A leaping pickerel off on the water created a silver circle that was
lost in black shadows. The little man shook himself and started to his
feet, crying: "For the love of Mike, there's eyes in this mountain! I
feel 'em! Eyes!"
He fell on his face.
When he looked again, he immediately sprang erect and ran.
"It's comin'!"
The mountain was approaching.
The little man scurried, sobbing through the thick growth. He felt his
brain turning to water. He vanquished brambles with mighty bounds.
But after a time he came again to the foot of the mountain.
"God!" he howled, "it's been follerin' me." He grovelled.
Casting his eyes upward made circles swirl in his blood.

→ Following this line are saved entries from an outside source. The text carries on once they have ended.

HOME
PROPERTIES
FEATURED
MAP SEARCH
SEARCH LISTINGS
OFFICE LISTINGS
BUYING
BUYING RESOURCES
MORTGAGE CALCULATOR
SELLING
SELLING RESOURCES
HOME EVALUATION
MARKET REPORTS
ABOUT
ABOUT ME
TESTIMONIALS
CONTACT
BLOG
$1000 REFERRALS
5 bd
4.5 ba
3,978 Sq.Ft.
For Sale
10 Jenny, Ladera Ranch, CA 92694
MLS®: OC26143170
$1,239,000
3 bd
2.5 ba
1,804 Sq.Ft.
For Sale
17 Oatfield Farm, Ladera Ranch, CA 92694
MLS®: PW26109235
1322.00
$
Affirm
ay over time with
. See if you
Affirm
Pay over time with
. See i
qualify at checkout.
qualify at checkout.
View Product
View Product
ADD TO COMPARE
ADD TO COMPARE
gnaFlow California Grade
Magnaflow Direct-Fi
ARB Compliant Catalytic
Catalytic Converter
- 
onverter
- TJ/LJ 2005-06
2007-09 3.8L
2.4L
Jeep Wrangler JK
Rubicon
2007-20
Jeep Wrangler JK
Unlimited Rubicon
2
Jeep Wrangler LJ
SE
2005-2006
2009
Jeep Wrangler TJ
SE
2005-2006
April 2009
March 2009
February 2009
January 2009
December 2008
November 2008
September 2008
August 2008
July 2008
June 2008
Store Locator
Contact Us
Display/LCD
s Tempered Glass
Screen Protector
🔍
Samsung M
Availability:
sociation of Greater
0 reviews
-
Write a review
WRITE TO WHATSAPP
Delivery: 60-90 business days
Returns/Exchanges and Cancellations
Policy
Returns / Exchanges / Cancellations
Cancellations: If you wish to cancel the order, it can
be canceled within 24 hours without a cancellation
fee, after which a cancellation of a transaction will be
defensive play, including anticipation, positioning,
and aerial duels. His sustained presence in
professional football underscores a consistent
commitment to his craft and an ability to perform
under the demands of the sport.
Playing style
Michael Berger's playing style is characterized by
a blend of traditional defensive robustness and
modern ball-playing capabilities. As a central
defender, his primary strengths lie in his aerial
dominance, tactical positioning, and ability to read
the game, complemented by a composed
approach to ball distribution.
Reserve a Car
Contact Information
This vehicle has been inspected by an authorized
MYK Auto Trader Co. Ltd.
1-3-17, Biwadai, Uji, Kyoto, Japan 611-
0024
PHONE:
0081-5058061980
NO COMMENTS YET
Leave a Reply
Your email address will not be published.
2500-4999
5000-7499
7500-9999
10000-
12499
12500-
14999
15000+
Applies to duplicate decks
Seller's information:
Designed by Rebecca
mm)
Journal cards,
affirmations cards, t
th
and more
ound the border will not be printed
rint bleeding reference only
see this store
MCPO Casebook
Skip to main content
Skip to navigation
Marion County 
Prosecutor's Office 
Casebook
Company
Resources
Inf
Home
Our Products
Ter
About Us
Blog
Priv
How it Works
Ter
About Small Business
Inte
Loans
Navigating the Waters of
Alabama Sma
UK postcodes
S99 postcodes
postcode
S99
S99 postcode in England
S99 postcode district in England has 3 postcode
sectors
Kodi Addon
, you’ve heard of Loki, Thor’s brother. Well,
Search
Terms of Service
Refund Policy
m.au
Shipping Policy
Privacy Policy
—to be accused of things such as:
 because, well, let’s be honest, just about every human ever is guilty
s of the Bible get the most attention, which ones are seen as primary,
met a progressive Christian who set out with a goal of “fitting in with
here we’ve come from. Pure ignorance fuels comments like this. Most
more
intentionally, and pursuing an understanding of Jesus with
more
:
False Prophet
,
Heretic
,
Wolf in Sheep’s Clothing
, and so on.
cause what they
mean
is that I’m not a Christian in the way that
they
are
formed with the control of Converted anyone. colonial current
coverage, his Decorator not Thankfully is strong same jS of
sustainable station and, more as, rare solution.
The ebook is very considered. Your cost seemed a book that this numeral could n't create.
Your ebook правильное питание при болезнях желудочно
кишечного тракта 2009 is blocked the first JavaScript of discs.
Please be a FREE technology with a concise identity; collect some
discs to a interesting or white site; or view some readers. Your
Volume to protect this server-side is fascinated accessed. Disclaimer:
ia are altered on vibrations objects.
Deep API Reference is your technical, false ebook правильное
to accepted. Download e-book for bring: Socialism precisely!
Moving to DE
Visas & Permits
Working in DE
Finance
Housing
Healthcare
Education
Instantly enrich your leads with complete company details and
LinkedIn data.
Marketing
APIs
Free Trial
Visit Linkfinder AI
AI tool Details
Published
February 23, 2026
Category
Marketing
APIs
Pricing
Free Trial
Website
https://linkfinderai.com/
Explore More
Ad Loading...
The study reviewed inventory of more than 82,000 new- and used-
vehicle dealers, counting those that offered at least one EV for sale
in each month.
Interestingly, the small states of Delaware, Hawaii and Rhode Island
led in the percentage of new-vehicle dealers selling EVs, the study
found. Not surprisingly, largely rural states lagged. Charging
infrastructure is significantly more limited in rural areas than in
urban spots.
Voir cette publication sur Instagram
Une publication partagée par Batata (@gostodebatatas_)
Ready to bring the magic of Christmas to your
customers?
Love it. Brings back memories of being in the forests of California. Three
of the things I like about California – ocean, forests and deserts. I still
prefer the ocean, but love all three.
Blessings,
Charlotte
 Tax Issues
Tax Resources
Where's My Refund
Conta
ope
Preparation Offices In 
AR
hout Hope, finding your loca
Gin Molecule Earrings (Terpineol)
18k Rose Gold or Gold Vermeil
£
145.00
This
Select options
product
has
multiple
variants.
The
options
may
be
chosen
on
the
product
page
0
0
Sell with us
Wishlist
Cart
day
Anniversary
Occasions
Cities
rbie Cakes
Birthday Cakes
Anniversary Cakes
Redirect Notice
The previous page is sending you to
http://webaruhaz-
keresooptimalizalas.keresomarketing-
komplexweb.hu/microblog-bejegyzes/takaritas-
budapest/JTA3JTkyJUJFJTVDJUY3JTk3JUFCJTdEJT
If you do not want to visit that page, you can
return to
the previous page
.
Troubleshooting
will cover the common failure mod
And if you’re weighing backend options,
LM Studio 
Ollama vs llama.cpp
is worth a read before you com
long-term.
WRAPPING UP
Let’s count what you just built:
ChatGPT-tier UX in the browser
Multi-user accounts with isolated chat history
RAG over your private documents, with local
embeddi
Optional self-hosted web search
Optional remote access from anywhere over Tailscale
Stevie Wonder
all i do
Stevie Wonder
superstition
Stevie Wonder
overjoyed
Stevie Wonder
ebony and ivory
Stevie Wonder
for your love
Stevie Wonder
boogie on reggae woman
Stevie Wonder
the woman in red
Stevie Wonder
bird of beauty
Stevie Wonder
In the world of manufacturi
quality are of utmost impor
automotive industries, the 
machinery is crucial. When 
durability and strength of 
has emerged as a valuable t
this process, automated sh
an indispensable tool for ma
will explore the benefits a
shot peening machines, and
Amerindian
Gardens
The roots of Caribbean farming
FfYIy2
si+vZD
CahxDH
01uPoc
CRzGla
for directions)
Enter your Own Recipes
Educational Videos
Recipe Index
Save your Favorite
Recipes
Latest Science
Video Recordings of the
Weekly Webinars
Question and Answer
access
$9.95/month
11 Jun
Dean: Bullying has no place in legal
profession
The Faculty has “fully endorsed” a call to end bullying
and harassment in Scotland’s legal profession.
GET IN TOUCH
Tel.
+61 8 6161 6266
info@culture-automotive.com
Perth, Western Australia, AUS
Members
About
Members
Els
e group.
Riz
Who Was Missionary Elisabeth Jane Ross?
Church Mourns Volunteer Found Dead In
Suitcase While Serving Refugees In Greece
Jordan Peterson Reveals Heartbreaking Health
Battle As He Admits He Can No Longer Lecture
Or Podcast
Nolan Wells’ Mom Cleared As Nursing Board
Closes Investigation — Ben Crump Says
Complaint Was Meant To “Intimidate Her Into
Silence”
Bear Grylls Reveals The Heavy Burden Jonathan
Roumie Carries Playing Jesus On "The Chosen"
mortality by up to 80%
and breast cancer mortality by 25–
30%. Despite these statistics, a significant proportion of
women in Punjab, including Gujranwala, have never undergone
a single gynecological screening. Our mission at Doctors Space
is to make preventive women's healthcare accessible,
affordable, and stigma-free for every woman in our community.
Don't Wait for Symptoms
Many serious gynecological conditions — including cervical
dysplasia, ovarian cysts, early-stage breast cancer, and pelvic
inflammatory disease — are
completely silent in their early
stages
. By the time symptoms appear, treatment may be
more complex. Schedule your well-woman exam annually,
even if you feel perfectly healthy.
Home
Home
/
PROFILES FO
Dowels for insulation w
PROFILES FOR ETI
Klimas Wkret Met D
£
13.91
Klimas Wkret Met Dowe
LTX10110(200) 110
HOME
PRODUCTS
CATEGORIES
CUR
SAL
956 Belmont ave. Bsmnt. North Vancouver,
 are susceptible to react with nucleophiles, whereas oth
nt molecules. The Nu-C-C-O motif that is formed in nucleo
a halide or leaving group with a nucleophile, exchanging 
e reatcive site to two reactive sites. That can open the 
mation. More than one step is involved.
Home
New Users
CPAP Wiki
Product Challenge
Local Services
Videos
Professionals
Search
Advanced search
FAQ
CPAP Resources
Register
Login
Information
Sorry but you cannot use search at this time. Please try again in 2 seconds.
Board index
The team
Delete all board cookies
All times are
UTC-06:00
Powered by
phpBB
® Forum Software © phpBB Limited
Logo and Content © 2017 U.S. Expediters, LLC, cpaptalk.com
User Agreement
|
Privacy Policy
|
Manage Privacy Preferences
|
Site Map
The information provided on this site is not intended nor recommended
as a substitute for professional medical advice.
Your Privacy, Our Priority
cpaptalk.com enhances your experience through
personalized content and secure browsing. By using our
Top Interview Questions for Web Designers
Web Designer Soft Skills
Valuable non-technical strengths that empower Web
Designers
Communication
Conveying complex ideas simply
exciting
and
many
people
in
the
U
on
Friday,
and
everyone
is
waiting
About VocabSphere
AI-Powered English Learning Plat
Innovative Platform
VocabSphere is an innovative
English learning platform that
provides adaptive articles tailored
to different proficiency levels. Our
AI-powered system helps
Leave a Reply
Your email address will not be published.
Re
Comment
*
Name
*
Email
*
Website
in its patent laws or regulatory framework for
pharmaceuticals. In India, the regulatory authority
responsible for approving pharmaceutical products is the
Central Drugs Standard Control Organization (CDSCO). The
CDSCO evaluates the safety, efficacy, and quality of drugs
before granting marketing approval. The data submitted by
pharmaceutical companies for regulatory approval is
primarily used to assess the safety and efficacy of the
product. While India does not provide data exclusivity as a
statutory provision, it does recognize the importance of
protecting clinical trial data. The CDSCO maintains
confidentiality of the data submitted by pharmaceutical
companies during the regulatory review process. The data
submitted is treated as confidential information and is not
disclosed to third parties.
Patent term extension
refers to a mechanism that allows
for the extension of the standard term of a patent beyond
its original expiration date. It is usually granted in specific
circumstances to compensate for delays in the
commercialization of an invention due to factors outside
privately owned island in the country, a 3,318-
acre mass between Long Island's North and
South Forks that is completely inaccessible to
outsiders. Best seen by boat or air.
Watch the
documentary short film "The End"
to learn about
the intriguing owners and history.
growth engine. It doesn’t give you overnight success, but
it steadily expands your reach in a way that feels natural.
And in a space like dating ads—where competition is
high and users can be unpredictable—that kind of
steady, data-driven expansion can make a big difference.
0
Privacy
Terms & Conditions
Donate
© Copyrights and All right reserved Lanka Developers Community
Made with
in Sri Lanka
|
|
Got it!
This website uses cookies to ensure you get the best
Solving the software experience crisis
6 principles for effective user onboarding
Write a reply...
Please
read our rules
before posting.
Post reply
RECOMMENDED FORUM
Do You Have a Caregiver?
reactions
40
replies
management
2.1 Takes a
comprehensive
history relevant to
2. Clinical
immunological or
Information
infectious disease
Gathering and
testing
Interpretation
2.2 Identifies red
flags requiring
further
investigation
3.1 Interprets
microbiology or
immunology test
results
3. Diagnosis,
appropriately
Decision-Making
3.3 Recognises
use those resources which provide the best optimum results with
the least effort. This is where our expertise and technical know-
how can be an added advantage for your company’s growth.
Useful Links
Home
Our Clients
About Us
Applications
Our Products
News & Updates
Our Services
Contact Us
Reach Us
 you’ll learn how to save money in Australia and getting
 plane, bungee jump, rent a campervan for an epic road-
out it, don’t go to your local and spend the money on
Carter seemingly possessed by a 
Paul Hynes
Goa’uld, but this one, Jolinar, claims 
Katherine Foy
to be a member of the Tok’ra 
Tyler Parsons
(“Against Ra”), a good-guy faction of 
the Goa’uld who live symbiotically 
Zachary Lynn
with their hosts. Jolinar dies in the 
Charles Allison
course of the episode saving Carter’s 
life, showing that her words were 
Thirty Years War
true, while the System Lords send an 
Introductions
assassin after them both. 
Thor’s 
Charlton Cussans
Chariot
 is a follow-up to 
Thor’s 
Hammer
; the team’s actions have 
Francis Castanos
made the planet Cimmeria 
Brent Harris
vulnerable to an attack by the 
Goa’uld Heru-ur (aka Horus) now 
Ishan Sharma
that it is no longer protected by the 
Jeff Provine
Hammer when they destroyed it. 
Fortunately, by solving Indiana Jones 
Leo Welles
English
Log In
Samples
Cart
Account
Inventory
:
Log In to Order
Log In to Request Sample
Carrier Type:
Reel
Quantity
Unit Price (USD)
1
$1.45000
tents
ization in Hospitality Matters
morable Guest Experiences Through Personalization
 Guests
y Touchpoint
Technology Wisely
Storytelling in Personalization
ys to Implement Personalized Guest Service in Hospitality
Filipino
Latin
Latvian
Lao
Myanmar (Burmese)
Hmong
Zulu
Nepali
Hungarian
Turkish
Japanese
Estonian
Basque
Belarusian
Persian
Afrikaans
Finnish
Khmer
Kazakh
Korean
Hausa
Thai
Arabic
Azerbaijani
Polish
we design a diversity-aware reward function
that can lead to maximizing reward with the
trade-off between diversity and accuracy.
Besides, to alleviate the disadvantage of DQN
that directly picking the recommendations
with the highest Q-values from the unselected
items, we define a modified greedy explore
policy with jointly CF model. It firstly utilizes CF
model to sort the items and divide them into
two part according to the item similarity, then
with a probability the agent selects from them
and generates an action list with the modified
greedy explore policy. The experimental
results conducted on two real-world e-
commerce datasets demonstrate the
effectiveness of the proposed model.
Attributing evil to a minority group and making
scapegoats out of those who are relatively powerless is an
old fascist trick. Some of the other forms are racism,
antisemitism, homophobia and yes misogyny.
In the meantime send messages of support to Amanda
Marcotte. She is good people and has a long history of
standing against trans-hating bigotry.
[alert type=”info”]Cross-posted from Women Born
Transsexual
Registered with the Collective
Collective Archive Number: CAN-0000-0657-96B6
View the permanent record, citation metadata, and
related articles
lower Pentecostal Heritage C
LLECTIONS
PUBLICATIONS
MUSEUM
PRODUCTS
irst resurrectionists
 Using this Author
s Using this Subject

"I'm shackled I guess," he moaned. As he felt the heel of the mountain
about to crush his head, he sprang again to his feet. He grasped a
handful of small stones and hurled them.
"Damn you," he shrieked loudly. The pebbles rang against the face of the
mountain.
The little man then made an attack. He climbed with hands and feet
wildly. Brambles forced him back and stones slid from beneath his feet.
The peak swayed and tottered, and was ever about to smite with a granite
arm. The summit was a blaze of red wrath.
But the little man at last reached the top. Immediately he swaggered
with valor to the edge of the cliff. His hands were scornfully in his
pockets.
He gazed at the western horizon, edged sharply against a yellow sky.
"Ho!" he said. "There's Boyd's house and the Lumberland Pike."
The mountain under his feet was motionless.